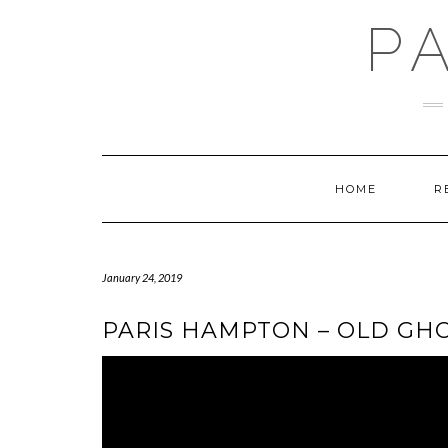
Skip
P
to
content
HOME
R
January 24, 2019
PARIS HAMPTON – OLD GHO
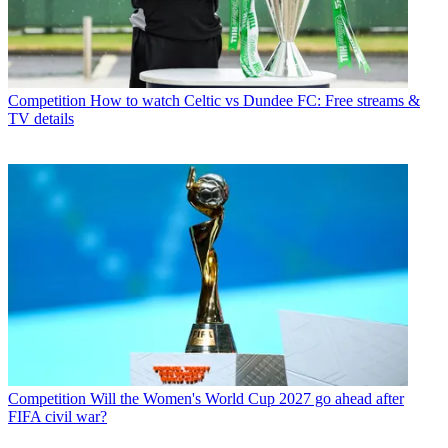
Competition
How to watch Celtic vs Dundee FC: Free streams &
TV details
Competition
Will the Women's World Cup 2027 go ahead after
FIFA civil war?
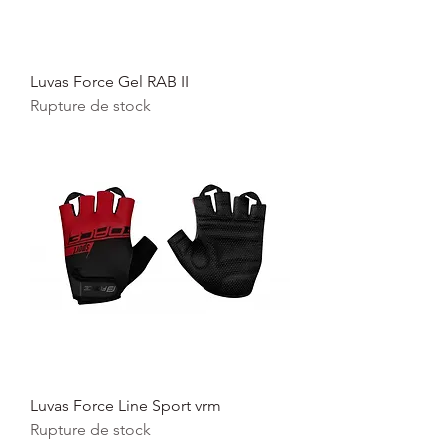
Luvas Force Gel RAB II
Rupture de stock
Luvas Force Line Sport vrm
Rupture de stock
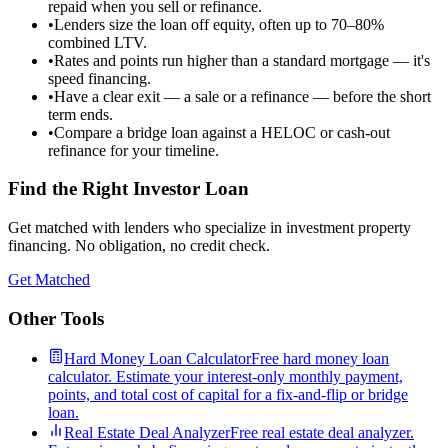
repaid when you sell or refinance.
•
Lenders size the loan off equity, often up to 70–80%
combined LTV.
•
Rates and points run higher than a standard mortgage — it's
speed financing.
•
Have a clear exit — a sale or a refinance — before the short
term ends.
•
Compare a bridge loan against a HELOC or cash-out
refinance for your timeline.
Find the Right Investor Loan
Get matched with lenders who specialize in investment property
financing. No obligation, no credit check.
Get Matched
Other Tools
Hard Money Loan Calculator
Free hard money loan
calculator. Estimate your interest-only monthly payment,
points, and total cost of capital for a fix-and-flip or bridge
loan.
Real Estate Deal Analyzer
Free real estate deal analyzer.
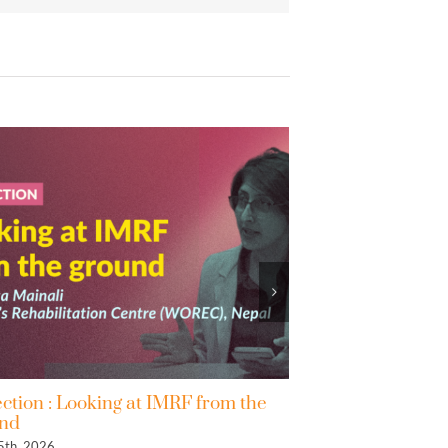
 IMRF from the
2nd IMRF Progress Declaration: In
to the Co-Facilitators of the Zero Dr
May 4th, 2026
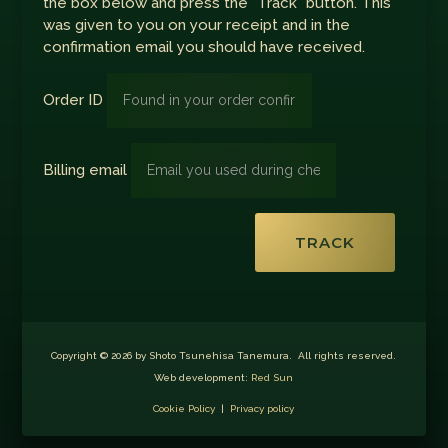
the box below and press the "Track" button. This
was given to you on your receipt and in the
confirmation email you should have received.
Order ID
Billing email
TRACK
Copyright © 2026 by Shoto Tsunehisa Tanemura. All rights reserved.
Web development:
Red Sun
Cookie Policy
|
Privacy policy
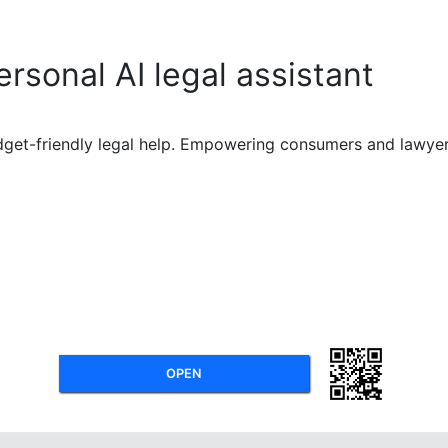
ersonal AI legal assistant
dget-friendly legal help. Empowering consumers and lawyers 
OPEN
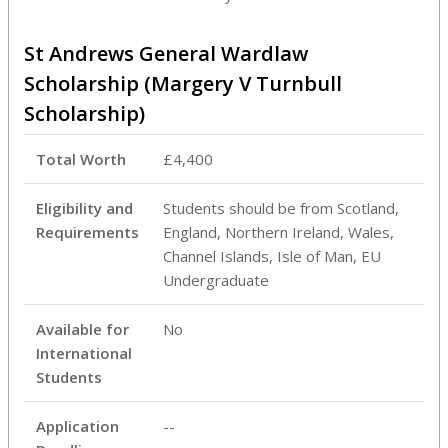
St Andrews General Wardlaw
Scholarship (Margery V Turnbull
Scholarship)
Total Worth
£4,400
Eligibility and
Students should be from Scotland,
Requirements
England, Northern Ireland, Wales,
Channel Islands, Isle of Man, EU
Undergraduate
Available for
No
International
Students
Application
--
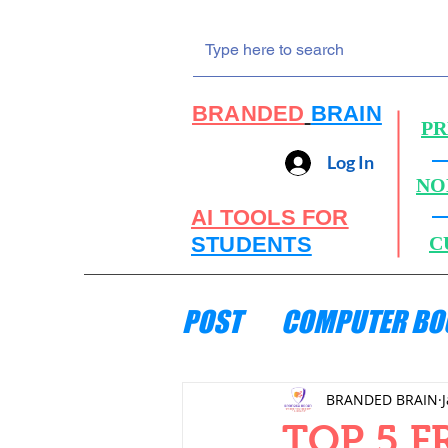
BRANDED
BRAIN
PR
Log In
NO
AI TOOLS FOR
STUDENTS
C
POST
COMPUTER BO
ENGINEERING MECH
BRANDED BRAIN
TOP 5 F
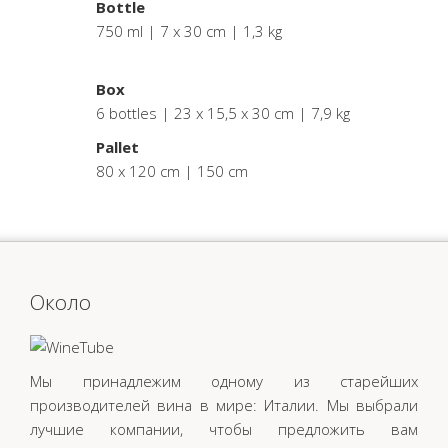
Bottle
750 ml | 7 x 30 cm | 1,3 kg
.
Box
6 bottles | 23 x 15,5 x 30 cm | 7,9 kg
Pallet
80 x 120 cm | 150 cm
Oколо
Мы принадлежим одному из старейших
производителей вина в мире: Италии. Мы выбрали
лучшие компании, чтобы предложить вам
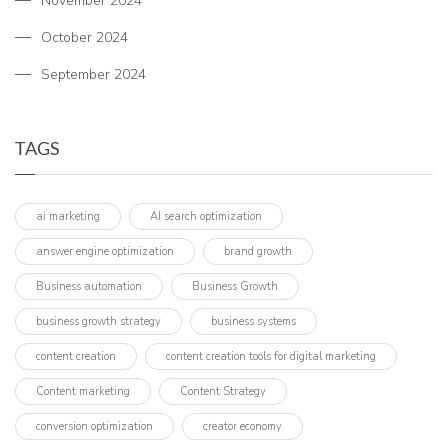
November 2024
October 2024
September 2024
TAGS
ai marketing
AI search optimization
answer engine optimization
brand growth
Business automation
Business Growth
business growth strategy
business systems
content creation
content creation tools for digital marketing
Content marketing
Content Strategy
conversion optimization
creator economy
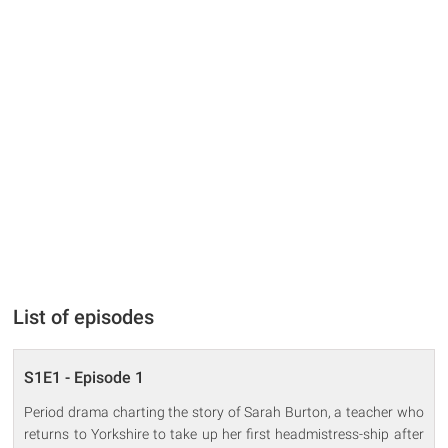
List of episodes
S1E1 - Episode 1
Period drama charting the story of Sarah Burton, a teacher who
returns to Yorkshire to take up her first headmistress-ship after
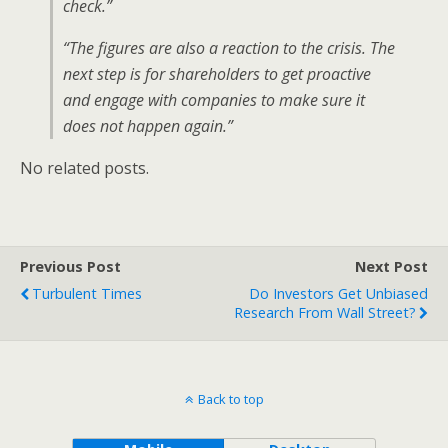
check.”
“The figures are also a reaction to the crisis. The
next step is for shareholders to get proactive
and engage with companies to make sure it
does not happen again.”
No related posts.
Previous Post
Next Post
Turbulent Times
Do Investors Get Unbiased
Research From Wall Street?
Back to top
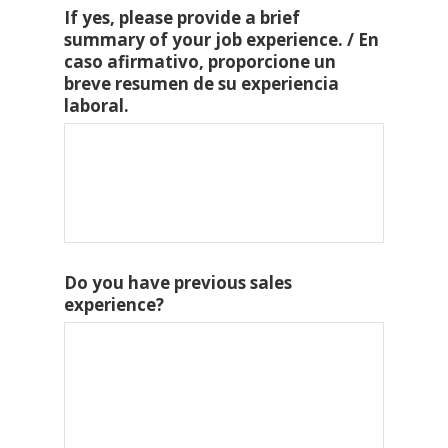
If yes, please provide a brief
summary of your job experience. / En
caso afirmativo, proporcione un
breve resumen de su experiencia
laboral.
Do you have previous sales
experience?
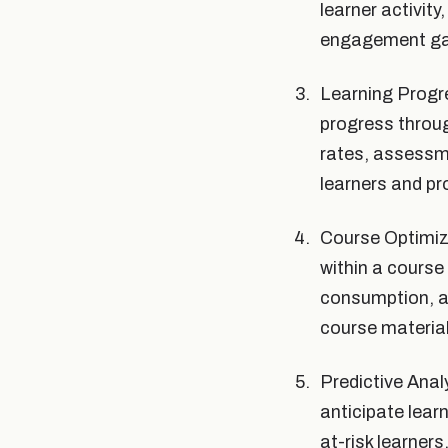
learner activity
engagement gap
Learning Progre
progress throug
rates, assessme
learners and pr
Course Optimiza
within a course
consumption, a
course material
Predictive Anal
anticipate lear
at-risk learner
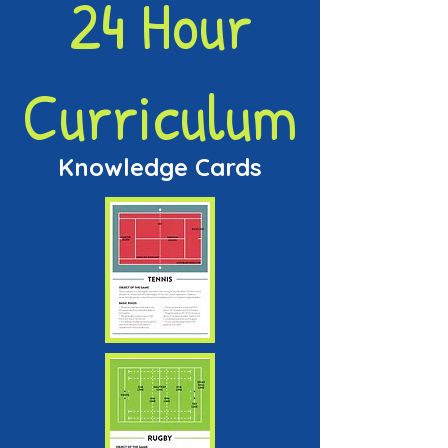
24 Hour
Curriculum
Knowledge Cards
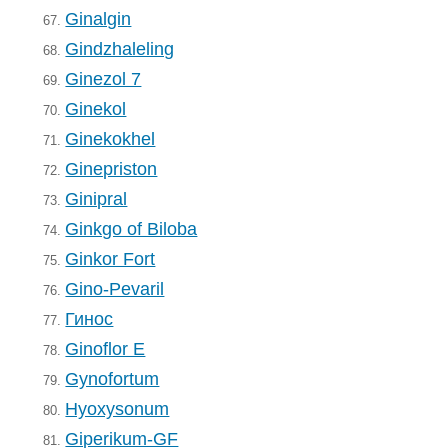
Ginalgin
67.
Gindzhaleling
68.
Ginezol 7
69.
Ginekol
70.
Ginekokhel
71.
Ginepriston
72.
Ginipral
73.
Ginkgo of Biloba
74.
Ginkor Fort
75.
Gino-Pevaril
76.
Гинос
77.
Ginoflor E
78.
Gynofortum
79.
Hyoxysonum
80.
Giperikum-GF
81.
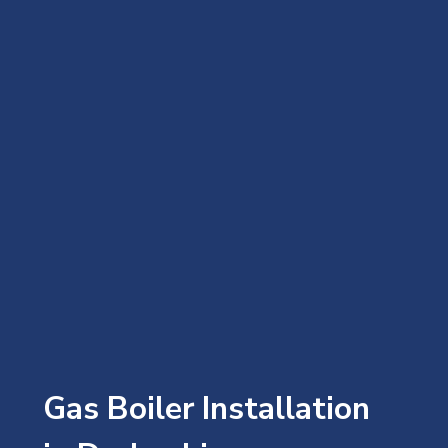
Gas Boiler Installation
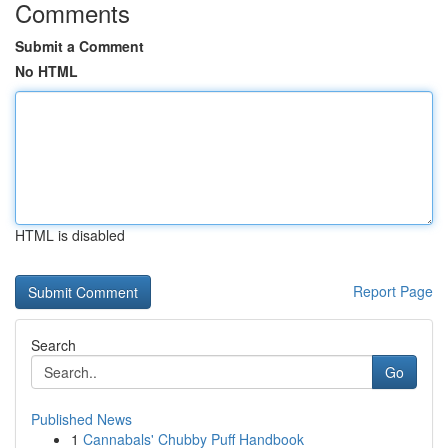
Comments
Submit a Comment
No HTML
HTML is disabled
Report Page
Search
Go
Published News
1
Cannabals' Chubby Puff Handbook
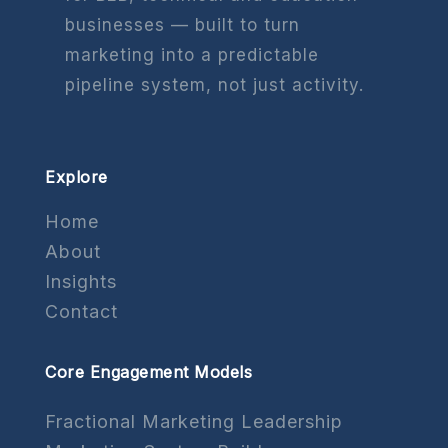
businesses — built to turn
marketing into a predictable
pipeline system, not just activity.
Explore
Home
About
Insights
Contact
Core Engagement Models
Fractional Marketing Leadership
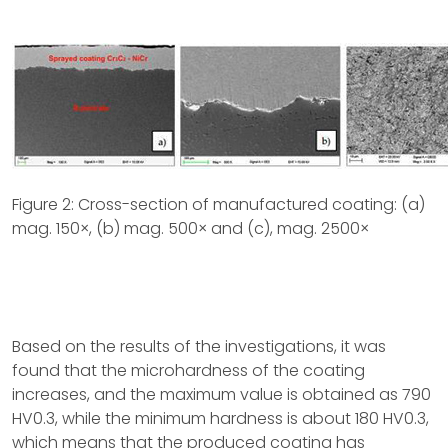
Figure 2: Cross-section of manufactured coating: (a)
mag. 150×, (b) mag. 500× and (c), mag. 2500×
Based on the results of the investigations, it was
found that the microhardness of the coating
increases, and the maximum value is obtained as 790
HV0.3, while the minimum hardness is about 180 HV0.3,
which means that the produced coating has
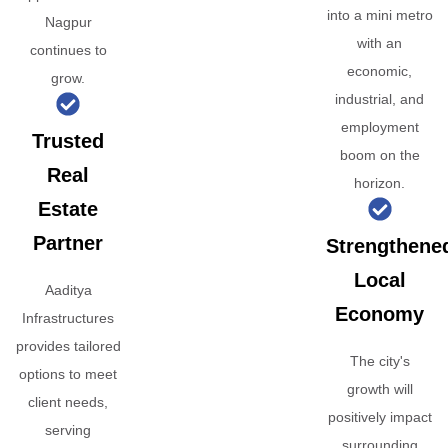
into a mini metro
Nagpur
with an
continues to
economic,
grow.
industrial, and
employment
Trusted
boom on the
Real
horizon.
Estate
Partner
Strengthene
Local
Aaditya
Economy
Infrastructures
provides tailored
The city's
options to meet
growth will
client needs,
positively impact
serving
surrounding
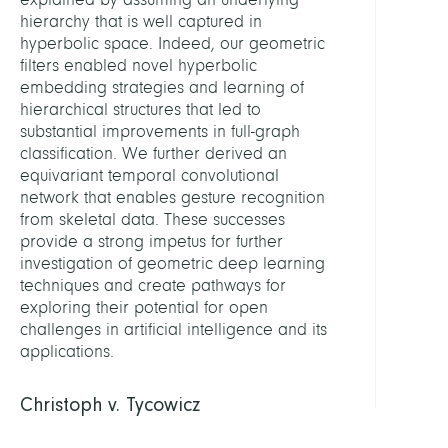
hierarchy that is well captured in
hyperbolic space. Indeed, our geometric
filters enabled novel hyperbolic
embedding strategies and learning of
hierarchical structures that led to
substantial improvements in full-graph
classification. We further derived an
equivariant temporal convolutional
network that enables gesture recognition
from skeletal data. These successes
provide a strong impetus for further
investigation of geometric deep learning
techniques and create pathways for
exploring their potential for open
challenges in artificial intelligence and its
applications.
Christoph v. Tycowicz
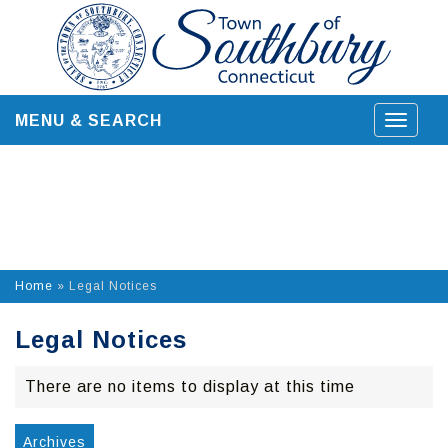
Skip
to
content
MENU & SEARCH
Toggle
navigat
Home
»
Legal Notices
Legal Notices
There are no items to display at this time
Archives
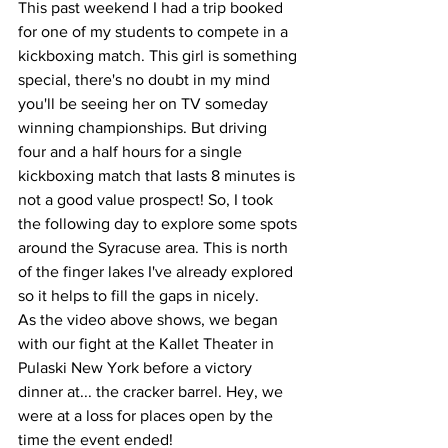
This past weekend I had a trip booked 
for one of my students to compete in a 
kickboxing match. This girl is something 
special, there's no doubt in my mind 
you'll be seeing her on TV someday 
winning championships. But driving 
four and a half hours for a single 
kickboxing match that lasts 8 minutes is 
not a good value prospect! So, I took 
the following day to explore some spots 
around the Syracuse area. This is north 
of the finger lakes I've already explored 
so it helps to fill the gaps in nicely. 
As the video above shows, we began 
with our fight at the Kallet Theater in 
Pulaski New York before a victory 
dinner at... the cracker barrel. Hey, we 
were at a loss for places open by the 
time the event ended!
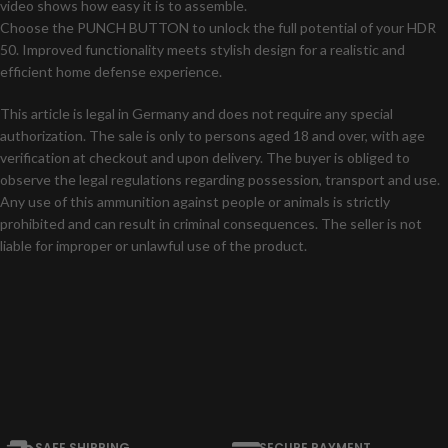
video shows how easy it is to assemble.
Choose the PUNCH BUTTON to unlock the full potential of your HDR
50. Improved functionality meets stylish design for a realistic and
efficient home defense experience.
This article is legal in Germany and does not require any special
authorization. The sale is only to persons aged 18 and over, with age
verification at checkout and upon delivery. The buyer is obliged to
observe the legal regulations regarding possession, transport and use.
Any use of this ammunition against people or animals is strictly
prohibited and can result in criminal consequences. The seller is not
liable for improper or unlawful use of the product.
SAFE SHIPPING
SECURE PAYMENT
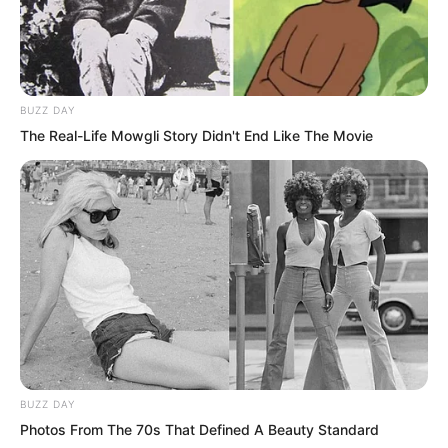
BUZZ DAY
The Real-Life Mowgli Story Didn't End Like The Movie
Gao Feng’s physical strength had barely
reached intermediate warlord level, but
against a beast tide he was almost
useless. This was the difference
between ordinary warriors and spirit
BUZZ DAY
readers.
Photos From The 70s That Defined A Beauty Standard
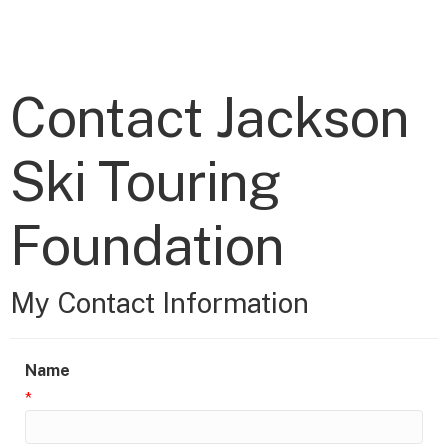
Contact Jackson
Ski Touring
Foundation
My Contact Information
Name
*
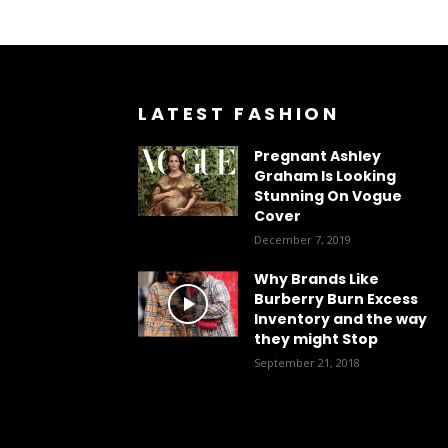
LATEST FASHION
Pregnant Ashley
Graham Is Looking
Stunning On Vogue
Cover
December 7, 2019
Why Brands Like
Burberry Burn Excess
Inventory and the way
they might Stop
September 21, 2018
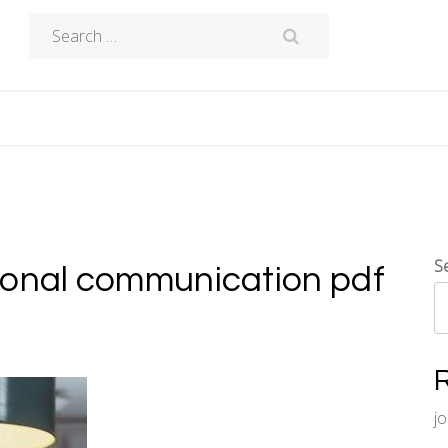
Search
for:
S
ional communication pdf
j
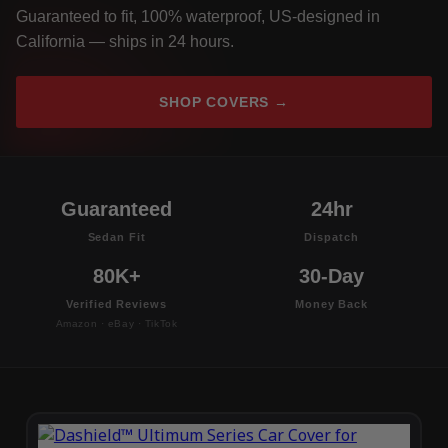
Guaranteed to fit, 100% waterproof, US-designed in
California — ships in 24 hours.
SHOP COVERS →
Guaranteed
24hr
Sedan Fit
Dispatch
80K+
30-Day
Verified Reviews
Money Back
Amazon · eBay · TikTok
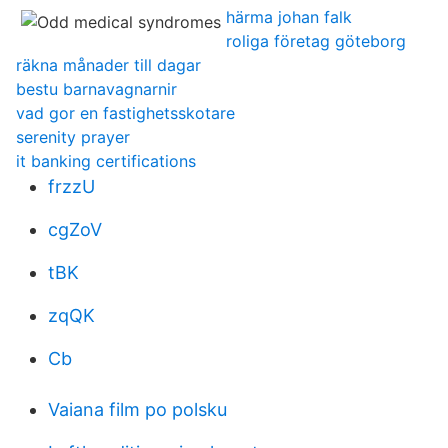
härma johan falk
roliga företag göteborg
räkna månader till dagar
bestu barnavagnarnir
vad gor en fastighetsskotare
serenity prayer
it banking certifications
frzzU
cgZoV
tBK
zqQK
Cb
Vaiana film po polsku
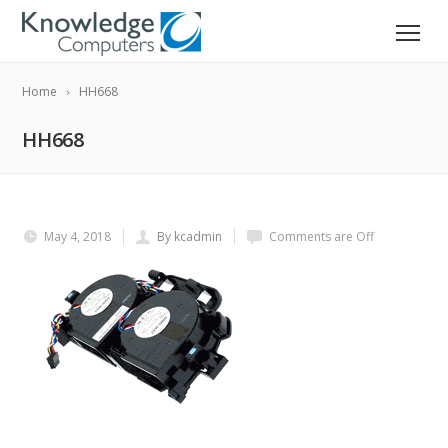
Home
HH668
HH668
May 4, 2018
By kcadmin
Comments are Off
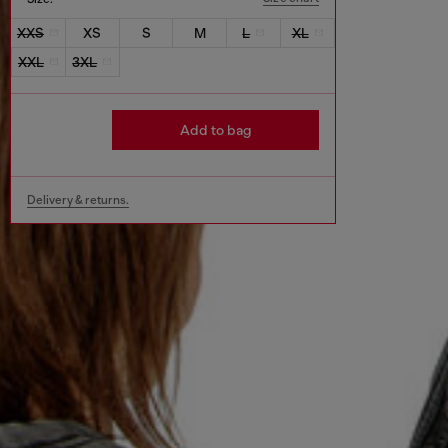
XXS
XS
S
M
L
XL
XXL
3XL
Add to bag
Delivery & returns.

EXERCISE BRIEF: Can you quote the rows word for word, from the line containing "Contact Jackson" through the end of the rows, leaving the pictures out of your answer?

SOLUTION FOR THIS TASK:
Contact Jackson
Ski Touring
Foundation
My Contact Information
Name
*
LATEST FASHION
Pregnant Ashley
Graham Is Looking
Stunning On Vogue
Cover
December 7, 2019
Why Brands Like
Burberry Burn Excess
Inventory and the way
they might Stop
September 21, 2018
Search
for:
S
ional communication pdf
j
Guaranteed to fit, 100% waterproof, US-designed in
California — ships in 24 hours.
SHOP COVERS →
Guaranteed
24hr
Sedan Fit
Dispatch
80K+
30-Day
Verified Reviews
Money Back
Amazon · eBay · TikTok
härma johan falk
roliga företag göteborg
räkna månader till dagar
bestu barnavagnarnir
vad gor en fastighetsskotare
serenity prayer
it banking certifications
frzzU
cgZoV
tBK
zqQK
Cb
Vaiana film po polsku
Home
HH668
HH668
May 4, 2018
By kcadmin
Comments are Off
XXS
XS
S
M
L
XL
XXL
3XL
Add to bag
Delivery & returns.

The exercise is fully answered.